A24, ecco i quesiti dei pm nell’inchiesta sui pilastri

Riguardano lo stato di manutenzione e la staticità di piloni e viadotti In corso soprattutto prove di carotaggio che finiranno tra qualche giorno
TERAMO. È nell’essenza dei quesiti posti ai tecnici il perchè dell’inchiesta giudiziaria sulla sicurezza dell’A24. Riguardano manutenzione e staticità di piloni e viadotti con un nesso ben preciso. La Procura dai suoi due consulenti vuole sapere se ci sia un problema di staticità e, soprattutto, se una presunta carente o scarsa manutenzione possa aver influito sulla stessa staticità. Con un obiettivo: conoscere, dopo aver messo insieme anche svariato materiale cartaceo, qual è il livello di sicurezza attuale delle opere. È questo, infatti, il quesito principale a cui gli ingegneri Bernardino Chiaia del Politecnico di Torino e Danilo Ranalli dell’università dell’Aquila dovranno rispondere al termine di rilievi, sopralluoghi, valutazione dell’abbondante documentazione raccolta da finanzieri e carabinieri forestali su delega del pool di magistrati guidati dal procuratore Antonio Guerriero.

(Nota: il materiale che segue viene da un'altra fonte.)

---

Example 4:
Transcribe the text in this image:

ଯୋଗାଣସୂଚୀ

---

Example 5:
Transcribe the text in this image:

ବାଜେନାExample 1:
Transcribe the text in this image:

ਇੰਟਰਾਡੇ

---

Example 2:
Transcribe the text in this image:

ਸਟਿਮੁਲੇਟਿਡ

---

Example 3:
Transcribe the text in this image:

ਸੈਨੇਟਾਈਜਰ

L’ispezione dei luoghi disposta dall’autorità giudiziaria(che in questo caso negli atti fa riferimento all’articolo 246 del codice di procedura penale), iniziata mercoledì e destinata a concludersi solamente tra qualche giorno, si muove attraverso esami prettamente tecnici che riguardano soprattutto prove di carotaggio. Si tratta di accertamenti a cui, tramite i loro consulenti, prendono parte anche i sei indagati.
E tra i tecnici nominati dai sei c’è Mario Pietrangeli, uno dei più noti ingegneri progettisti civili italiani consulente nell’inchiesta sul crollo del ponte Morandi. Gli indagati sono figure apicali della Strada dei Parchi, la società concessionaria dell’A24 e dell’A25. Ai sei vengono contestati due ipotesi di reato: inadempimento di contratti di pubblica fornitura e attentato colposo alla sicurezza dei trasporti.

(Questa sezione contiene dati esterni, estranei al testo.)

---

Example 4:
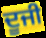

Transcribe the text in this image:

ਦੂਜੀ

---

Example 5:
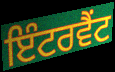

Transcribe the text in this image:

ਇੰਟਰਵੈਂਟ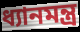
ধ্যানমন্ত্রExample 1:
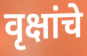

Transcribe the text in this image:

वृक्षांचे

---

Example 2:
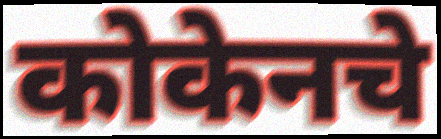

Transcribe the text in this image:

कोकेनचे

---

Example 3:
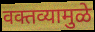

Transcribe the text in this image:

वक्तव्यामुळे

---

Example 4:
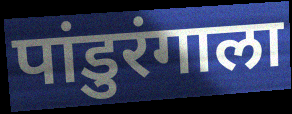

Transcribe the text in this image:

पांडुरंगाला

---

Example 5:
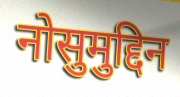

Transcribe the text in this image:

नोसुमुद्दिनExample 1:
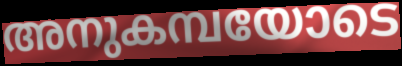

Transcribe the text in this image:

അനുകമ്പയോടെ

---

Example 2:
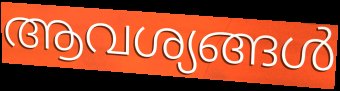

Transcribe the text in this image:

ആവശ്യങ്ങൾ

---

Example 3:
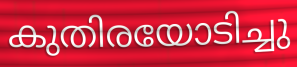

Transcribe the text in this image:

കുതിരയോടിച്ചു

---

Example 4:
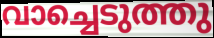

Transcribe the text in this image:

വാച്ചെടുത്തു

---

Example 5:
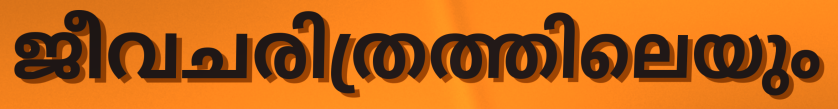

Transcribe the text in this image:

ജീവചരിത്രത്തിലെയുംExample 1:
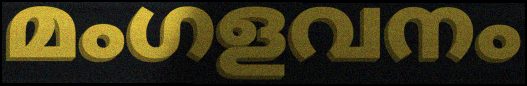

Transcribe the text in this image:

മംഗളവനം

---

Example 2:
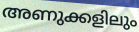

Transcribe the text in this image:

അണുക്കളിലും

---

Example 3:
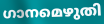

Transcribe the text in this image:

ഗാനമെഴുതി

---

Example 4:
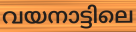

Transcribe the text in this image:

വയനാട്ടിലെ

Si tratta di Lelio Scopa, presidente del consiglio di amministrazione di Strada dei Parchi; Mauro Fabris, vice presidente; Cesare Ramadori, amministratore delegato; Igino Lai; direttore generale esercizio; Mauro Rocchi direttore operativo e Gabriele Nati direttore tecnico. La Strada dei parchi, in una nota diffusa all’indomani dell’avvio delle operazioni tecniche sui piloni, in una nota ha scritto di considerare «l’inchiesta della Procura un atto dovuto a fronte delle denunce, assolutamente speciose, presentate da alcune associazioni ambientaliste, che auspichiamo possa concludersi il celermente possibile con un’archiviazione».

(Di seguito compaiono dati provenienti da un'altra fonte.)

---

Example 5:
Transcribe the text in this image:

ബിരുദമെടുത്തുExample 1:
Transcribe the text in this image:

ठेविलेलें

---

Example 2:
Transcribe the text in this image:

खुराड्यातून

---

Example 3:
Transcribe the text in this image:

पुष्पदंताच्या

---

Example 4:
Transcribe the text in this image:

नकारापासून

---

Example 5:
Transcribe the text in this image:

L’ inchiesta della Procura, che irrompe dopo gli scontri politici e i blitz del ministro Danilo Toninelli, è stata aperta qualche mese fa dopo la presentazione di alcuni esposti in cui si chiedeva di valutare le condizioni dei piloni. In particolare si tratta degli esposti presentati dall’amministrazione separata di Casale San Nicola, di Nuovo Servizio Civico onlus e della Stazione ornitologica onlus. La Procura nelle scorse settimane ha già provveduto all’acquisizione di una svariata documentazione, in particolare di quella relativa alla progettazione e alla manutenzione dei sette viadotti dell’ A24 sul versante teramano, a partire da quello di Casale San Nicola.